Crispy breaded chicken with marinara and melted cheese wrapped in soft tortilla. A handheld Italian-American favorite ready in 35 minutes.

# Components:

→ Chicken

01 - 2 large boneless, skinless chicken breasts
02 - 1 cup all-purpose flour
03 - 2 large eggs
04 - 1 cup Italian-style breadcrumbs
05 - 1/2 cup grated Parmesan cheese
06 - 1/2 teaspoon garlic powder
07 - 1/2 teaspoon dried oregano
08 - 1/2 teaspoon salt
09 - 1/4 teaspoon black pepper
10 - 1/3 cup vegetable oil for frying

→ Wrap & Fillings

11 - 4 large flour tortillas, burrito size
12 - 1 1/4 cups marinara sauce, plus extra for serving
13 - 1 cup shredded mozzarella cheese
14 - 1/4 cup fresh basil leaves, chopped (optional)

# Preparation Steps:

01 - Slice chicken breasts horizontally to create four thin, uniform cutlets of equal thickness.
02 - Arrange three shallow dishes: place flour in the first, beaten eggs in the second, and combine breadcrumbs, Parmesan, garlic powder, oregano, salt, and pepper in the third.
03 - Dredge each chicken cutlet in flour, shaking off excess, dip into egg mixture, then coat thoroughly with breadcrumb mixture, pressing gently to adhere.
04 - Heat oil in a large skillet over medium-high heat until shimmering.
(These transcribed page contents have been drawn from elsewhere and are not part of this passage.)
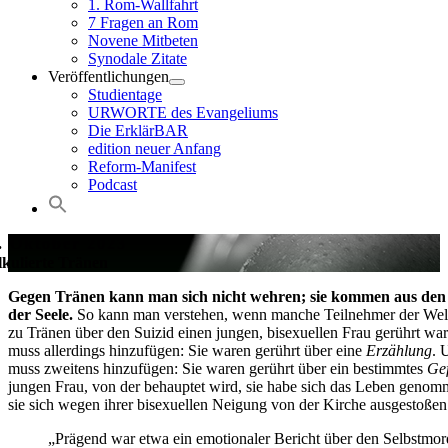
1. Rom-Wallfahrt
7 Fragen an Rom
Novene Mitbeten
Synodale Zitate
Veröffentlichungen
Studientage
URWORTE des Evangeliums
Die ErklärBAR
edition neuer Anfang
Reform-Manifest
Podcast
. Oktober 2023
kulierte Tränen
Gegen Tränen kann man sich nicht wehren; sie kommen aus den
der Seele.
So kann man verstehen, wenn manche Teilnehmer der Wel
zu Tränen über den Suizid einen jungen, bisexuellen Frau gerührt wa
muss allerdings hinzufügen: Sie waren gerührt über eine
Erzählung
. 
muss zweitens hinzufügen: Sie waren gerührt über ein bestimmtes
Ge
jungen Frau, von der behauptet wird, sie habe sich das Leben genom
sie sich wegen ihrer bisexuellen Neigung von der Kirche ausgestoßen 
„Prägend war etwa ein emotionaler Bericht über den Selbstmor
Fry breaded cutlets 3 to 4 minutes per side until golden brown and cooked through. Transfer to paper towels to drain.
05 - Wipe out the skillet and warm tortillas in a dry pan or microwave until soft and pliable.
06 - Spread 1/4 of the marinara sauce in the center of each tortilla. Place a crispy chicken cutlet on top, then sprinkle with mozzarella and fresh basil.
07 - Fold in the sides of each tortilla and roll up tightly, keeping the seam on the bottom.
08 - Place wraps seam-side down in the skillet over medium heat for 2 to 3 minutes per side to crisp the tortillas and melt the cheese completely.
09 - Cut wraps in half diagonally and serve immediately with extra marinara sauce on the side for dipping.

# Expert Advice:

01 -
  • Its got all the comfort of chicken parmesan but you can eat it with your hands without any guilt or mess.
  • The crispy tortilla edges after that final pan toast create a texture that keeps you coming back for one more bite.
  • You can prep the chicken ahead and assemble these wraps in under five minutes when hunger strikes hard.
  • It works as a weeknight dinner or something impressive enough to pack for lunch and make your coworkers jealous.
02 -
  • If your oil isn't hot enough before adding the chicken, the breading will absorb oil and turn soggy instead of crisping up beautifully.
  • Don't skip wiping the skillet before toasting the wraps, or burnt breadcrumb bits will stick to your tortillas and taste bitter.
  • Let the fried chicken rest on paper towels for at least a minute before wrapping, or steam will make everything lose that perfect crunch.
03 -
  • Press the breading onto the chicken like you mean it, then let the coated cutlets sit for five minutes before frying so the coating actually sticks instead of floating away.
  • Use a thermometer to check your oil temperature—350 degrees Fahrenheit is the sweet spot for golden, crispy chicken that's cooked through but not greasy.
  • Toast the assembled wraps seam-side down first so the heat seals them shut and they don't unravel when you flip them over.